Malgré un test négatif le jour du match, Ali Ahamada n’est pas autorisé à jouer en raison d’un protocole sanitaire modifié en cours de compétition et qui requiert non plus deux, mais cinq jours d’isolement pour tout joueur testé positif durant la compétition. Après tout, à quoi bon respecter l’équité sportive quand “on” peut faire ce que bon lui semble et changer les règles alors que les huitièmes de finale ont déjà commencé, qu’importe si le “hasard” veut que le pays organisateur soit le premier à en tirer profit. Jusqu’au-boutistes, les autorités sanitaires interdisent bien évidemment à Ahamada de se rendre au stade, décision également valable pour Ousseni.
Malgré les efforts des Comores pour disputer ce match “à armes égales”, la CAF ne leur octroiera pas de dérogation. Les Cœlacanthes doivent donc se résoudre à aligner sous les bois un joueur de champ non formé au métier de portier : Chaker Alhadhur.
Joueur de l’AC Ajaccio, le défenseur comorien n’a disputé que 4 petites minutes de jeu en Ligue 2 et n’a pas encore foulé les pelouses camerounaises lors de cette CAN. Un pari risqué, même un peu fou, mais face à un tel scénario ubuesque, les Comores n’ont guère d’autre choix, et comme le disait si bien Blaise Cendrars : « La folie est le propre de l’homme ».
Qui ne se souvient pas de Jorge Campos, petit gardien mexicain aux tenues excentriques lors du mondial 1994 aux Etats-Unis ? Eh bien, c’est un peu le sentiment qui prédominait ce lundi soir à l’entrée des joueurs sur la pelouse du stade d’Olembé à Yaoundé.
Au milieu des joueurs comoriens, Chaker Alhadhur, 30 ans, 1m72 pour 65 kilos, portant le maillot de gardien de son coéquipier Ben Boina dont le numéro (16) a été barbouillé d’adhésif dans le dos pour former un 3, numéro officiel du joueur-portier dans ce tournoi. Ajoutez-y les gants de son entraineur de gardiens Jean-Daniel Padovani… Bref, le swag total !
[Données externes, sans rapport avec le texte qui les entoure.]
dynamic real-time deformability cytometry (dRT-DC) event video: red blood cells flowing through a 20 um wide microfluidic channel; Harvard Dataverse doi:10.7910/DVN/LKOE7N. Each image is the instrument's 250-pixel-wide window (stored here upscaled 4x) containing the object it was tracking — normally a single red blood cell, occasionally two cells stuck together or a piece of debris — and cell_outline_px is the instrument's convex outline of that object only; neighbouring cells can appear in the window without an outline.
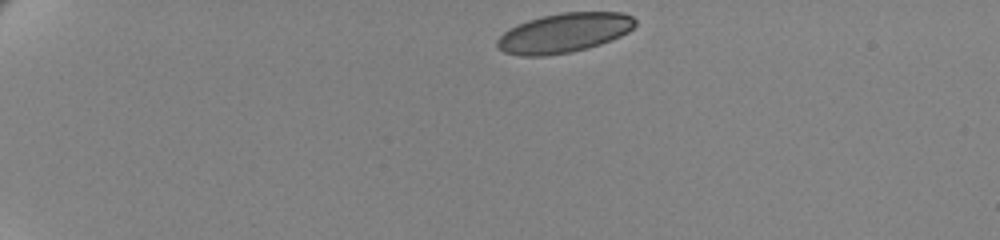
{"species": "human", "species_latin": "Homo sapiens", "temperature_condition": "cold", "stored_images_in_passage": 48, "camera_frame_rate_fps": 3000, "um_per_image_px": 0.085, "donor": {"sex": "female"}, "frame": {"image": 1, "passage_image": 1, "time_ms": 0.0, "image_size_px": [1000, 240], "cell_outline_px": [[636, 24], [628, 32], [620, 36], [600, 44], [588, 48], [572, 52], [544, 56], [520, 56], [504, 52], [496, 48], [496, 40], [504, 32], [528, 20], [560, 12], [620, 12], [632, 16], [636, 20]], "centroid_in_image_um": [47.94, 2.8], "position_along_channel_um": 37.1, "area_um2": 31.67}}
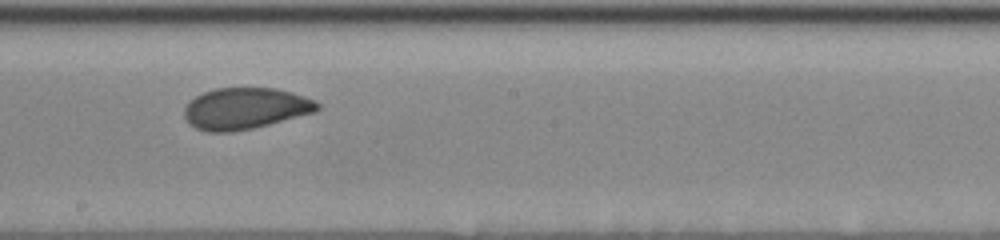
{"frame": {"image": 2, "passage_image": 25, "time_ms": 8.0, "image_size_px": [1000, 240], "cell_outline_px": [[320, 108], [316, 112], [252, 128], [232, 132], [208, 132], [196, 128], [184, 116], [184, 108], [196, 96], [204, 92], [216, 88], [276, 88], [292, 92], [316, 100], [320, 104]], "centroid_in_image_um": [20.89, 9.21], "position_along_channel_um": 227.3, "area_um2": 31.96}}
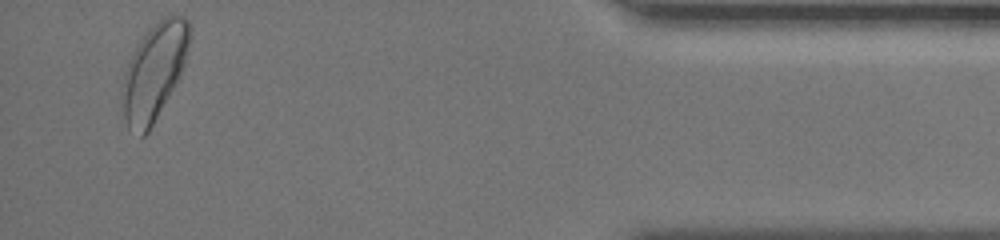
{"frame": {"image": 3, "passage_image": 46, "time_ms": 15.0, "image_size_px": [1000, 240], "cell_outline_px": [[188, 44], [184, 64], [172, 88], [148, 132], [144, 136], [140, 136], [128, 128], [124, 116], [124, 72], [128, 60], [132, 52], [140, 40], [164, 16], [184, 16], [188, 20]], "centroid_in_image_um": [13.08, 6.09], "position_along_channel_um": 422.1, "area_um2": 36.13}, "authors_computed_cell_mechanics": {"area_um2": 32.657, "velocity_mm_per_s": 3.438, "shape_relaxation_time_tau1_ms": 4.2735, "shape_relaxation_time_tau2_ms": 1.1556, "deformation_change_tau1": 0.1074, "deformation_change_tau2": 0.0589}}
“Pado, je ne sais pas comment on met les gants, ils me serrent trop les mains.”
On ne va pas se mentir, à ce moment-là, on ne donnait pas cher des outsiders de la soirée. Un sentiment d’ailleurs partagé par Jean-Daniel Padovani, entraineur des gardiens comoriens, qui reconnait dans les colonnes d’ActuFoot avoir lui aussi douté et pensé : “Putain, on va en prendre je sais pas combien”. Et pourtant…
Le folklore de l’avant-match passé, place à la réalité car c’est une place en quart de finale qui va se jouer et peu importe la configuration, le football a ses raisons que la raison ignore, déjouant parfois contre toute attente la logique et autres pronostics. C’est donc avec le cœur et les tripes que les joueurs d’Amir Abdou entamaient ce match, convaincus de pouvoir créer un nouvel exploit.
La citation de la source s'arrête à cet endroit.